Luis headed for Paris, 150 to 160 miles away.

"You have to remember there were a lot of battles going on, a lot of death. Our officers would go to meetings, find out and tell us, but wouldn't tell us all."

One time, they were behind German lines for a couple hours.

"Trying to figure out positions in the middle of the night from a map is hard to do. We were grateful to be alive."

From near Paris, they moved to Belgium, Holland and the Rhine.

"The run to Berlin was unbelievable. You would go into a little community and they would have white flags, but there were still Germans who believed in Hitler."

Sometimes, they were attacked from behind.

He's proud to have been part of it.

"(During the war), we knocked down 38 planes and I think we did a good service to our country."

They were optimistic.

"We started talking about it, we are going to make it. That was a goal. So was Paris a goal."

And, eventually near the Elbe River, where the war for Luis ended on May 7, 1945.

He's proud to have been part of it.

"We guarded tanks, artillery ... Part of our battery guarded convoys. The chores were all different.

In the meantime, our gun section, our battery knocked down 38 planes. We were able to work that in between other assignments. I think we accomplished quite a bit."

But he wishes he could have done more.

"I saw the destruction of towns. I used to talk to my buddies. 'Why don't we go back and rebuild Europe?' ... but I couldn't find anyone to come with me. My wife used to tell me I was nuts."

On the home front

"We had a mailman. My mom loved the man."

How could she not? He brought letters from her boys.

"When you have three sons in the service at the same time, that's hard," said Luis. "I don't know how she survived. One is bad enough. Two is bad enough. Three is horrendous."

Ted earned a Bronze Star in the Asian theater.

Joe, a combat engineer in the Asian theater, earned two bronze stars.

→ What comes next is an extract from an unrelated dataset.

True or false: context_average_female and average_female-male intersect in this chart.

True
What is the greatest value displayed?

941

Luis came home without a scratch.

A few years later, he met Eleanor on a blind date.

"She loved clothes and loved to entertain," he said. "She was a hard worker -- loyal and dedicated."

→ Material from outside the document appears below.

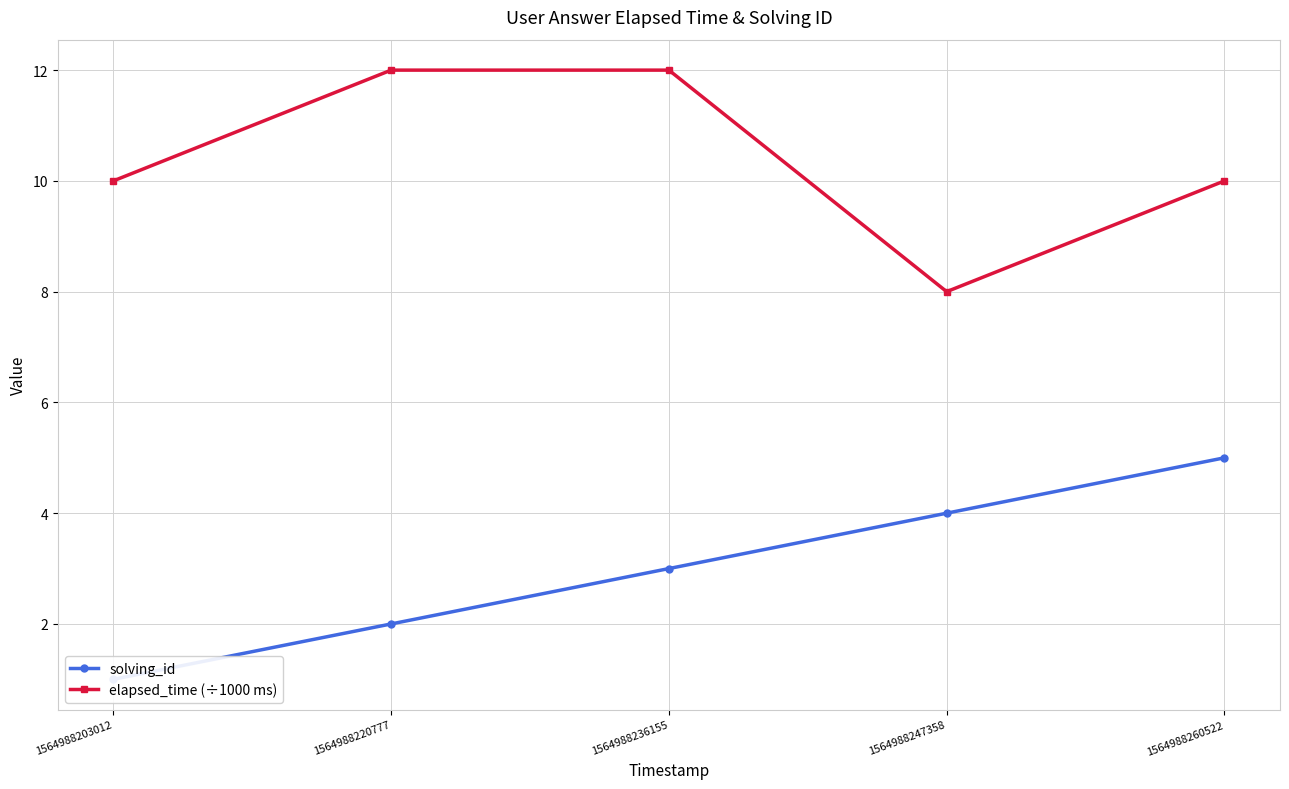

List the series in order of their overall mean, highest first.

elapsed_time (÷1000 ms), solving_id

Luis worked 14 years at Mobil Oil.

"It was the best job I ever had," he said, "but the midnight shift used to kill me."

That led him and Eleanor to buy an East St. Louis dry cleaning business, one they owned for about 35 years. They raised a son, Bryan, in a home on West Main.

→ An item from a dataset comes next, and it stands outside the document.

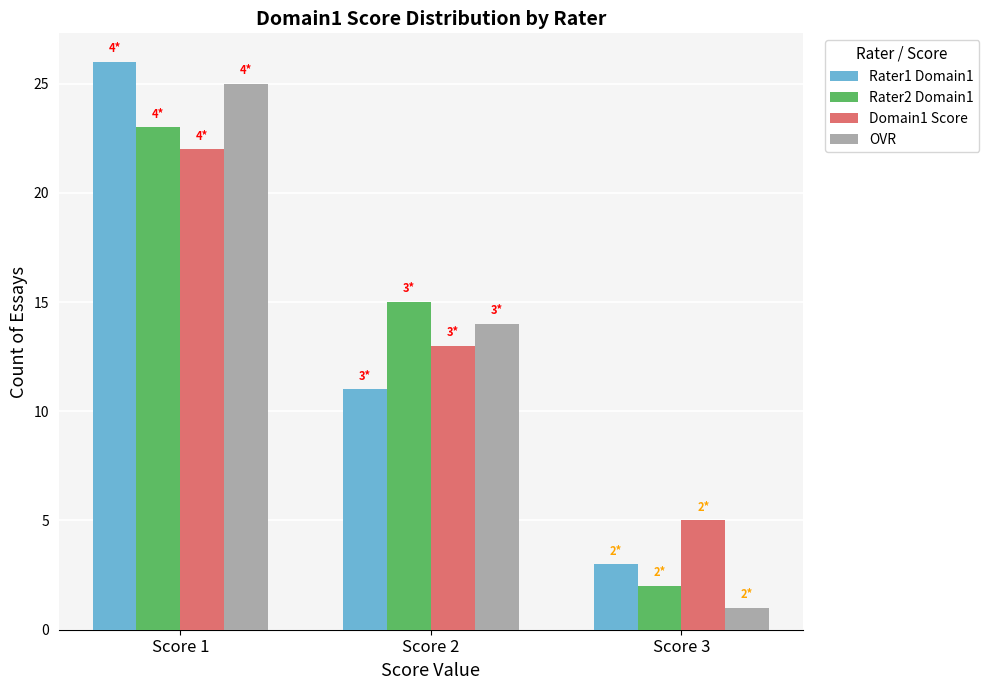

What is the difference between the Domain1 Score values at Score 1 and Score 2?

9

Luis volunteered through United Church of Christ and was involved in social work with Beacon and took an important part in Bethany Place when it was forming. He still belongs to Turkey Hill Grange where not too long ago, he gave a talk about D-Day.

"He didn't say much about it until the last year or two," said son Bryan. "He wants people to know more about before he passes. I know he struggles. He feels people need to know it and remember it."

And know that servicemen still face challenges.

"Whatever you write, would you put a plug in for the Wounded Warriors?'" said Luis, of the veterans service organization. "We owe them something."

About Luis Garcia:

Family: son Bryan, of Waterloo, two grandchildren (one a professor at Indiana Unviersity, the other married to an active-duty Marine), and four great-grandchildren. His wife Eleanor died on Jan. 2, 2013.

Where he lives: A townhouse in Columbia

Where he grew up: East St. Louis

How he met his wife: "I went to a football game for Illinois University on a blind date. What a beautiful lady. I don't think I remember the football game at all."

How you might know him: He and wife Eleanor owned Fairlawn Dry Cleaners in East St. Louis for 35 years, from about 1963 to 1998. "Some of my old customers are going to call me and say, 'Where are my clothes?'" They lived near 8200 W. Main St. before moving to Columbia.

Interests: "I like to read."

Favorite authors: John Grisham. "David Balducci spins a good story. I also like murder mysteries. I read Sue Grafton."

What's next: Luis likes to travel. "He would go by himself to Europe. He loves Spain," said his son. "His parents were both from Spain." In August, Luis, Bryan and Bryan's fiancee are going on a two-week Baltic cruise.

Luis' advice: "If you go to Europe, go to Barcelona. It was like being in paradise."